F-term Hybrid Inflation in Effective Supergravity Theories
M. Bastero-Gil, S. F. King
TL;DR
The paper develops F-term driven hybrid inflation within effective no-scale SUGRA theories motivated by string theory, using a generalized Heisenberg symmetry to keep the inflaton mass small during inflation. By stabilizing the modulus ρ and the dilaton S through nonperturbative corrections, the inflationary potential can be kept at a controlled, low height, with $V(\rho_0,S_0) = \epsilon m_{3/2}^2 \tilde M_P^2$ and $\epsilon \ll 1$, while the inflaton remains massless at tree level. The authors present a concrete NMSSM-based realization in which the superpotential tilde{W} = $\lambda N H_1 H_2 - k\phi N^2$ yields hybrid inflation with an ultralight inflaton ($\sim$ eV) and $V(0)^{1/4} \sim 10^8$ GeV, addressing the $\mu$ problem and strong CP via a $U(1)_{PQ}$ symmetry and a small coupling $k \sim 10^{-10}$, enabling a cosmological constant cancellation at the minimum. The framework thus provides a realistic, string-motivated mechanism for F-term inflation with controlled radiative corrections and potential observational signatures, notably a nearly scale-invariant spectrum with $n \approx 1$.
Abstract
We show that a particular class of effective low energy supergravity theories motivated by string theory can provide a promising framework for models of hybrid inflation in which the potential energy which drives inflation originates from the F-term of the effective supergravity theory.
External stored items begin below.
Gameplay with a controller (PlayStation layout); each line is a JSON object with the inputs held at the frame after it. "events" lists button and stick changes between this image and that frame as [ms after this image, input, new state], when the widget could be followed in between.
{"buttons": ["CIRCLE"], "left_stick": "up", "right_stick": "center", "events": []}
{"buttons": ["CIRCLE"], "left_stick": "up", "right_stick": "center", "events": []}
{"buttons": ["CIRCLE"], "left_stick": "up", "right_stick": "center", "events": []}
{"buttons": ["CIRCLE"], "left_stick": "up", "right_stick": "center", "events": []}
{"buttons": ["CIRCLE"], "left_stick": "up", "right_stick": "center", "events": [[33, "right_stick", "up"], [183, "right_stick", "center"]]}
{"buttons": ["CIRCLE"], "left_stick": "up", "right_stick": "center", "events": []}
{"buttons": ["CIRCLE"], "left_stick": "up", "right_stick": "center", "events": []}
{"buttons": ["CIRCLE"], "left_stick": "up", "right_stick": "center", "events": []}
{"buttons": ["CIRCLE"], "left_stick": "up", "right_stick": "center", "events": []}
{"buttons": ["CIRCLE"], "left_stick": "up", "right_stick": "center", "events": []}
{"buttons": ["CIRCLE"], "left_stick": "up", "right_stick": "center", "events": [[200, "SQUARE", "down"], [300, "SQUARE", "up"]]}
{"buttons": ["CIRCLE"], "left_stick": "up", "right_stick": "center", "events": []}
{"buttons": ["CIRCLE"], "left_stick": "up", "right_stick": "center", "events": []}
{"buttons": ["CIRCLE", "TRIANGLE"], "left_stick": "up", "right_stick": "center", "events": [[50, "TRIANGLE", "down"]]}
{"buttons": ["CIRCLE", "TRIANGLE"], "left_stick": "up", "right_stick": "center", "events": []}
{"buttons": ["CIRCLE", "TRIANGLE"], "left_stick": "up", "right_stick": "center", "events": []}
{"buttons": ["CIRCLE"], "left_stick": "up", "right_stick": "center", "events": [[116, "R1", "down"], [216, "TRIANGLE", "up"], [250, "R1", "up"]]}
In the class of models considered the inflaton is protected from receiving mass during inflation by a generalisation of the Heisenberg symmetry present in no-scale supergravity models. The potential during inflation takes the positive definite form $V\sim |F_S|^2 + |F_T|^2 -3$, which allows the possibility that $V\ll m_{3/2}^2 M_P^2$ through the cancellation of the positive dilaton and moduli contribution against the negative term. We discuss a toy example where this is realised, then describe the application of this result to realistic models focusing on a particular example in which the $μ$ problem and the strong CP-problem are addressed.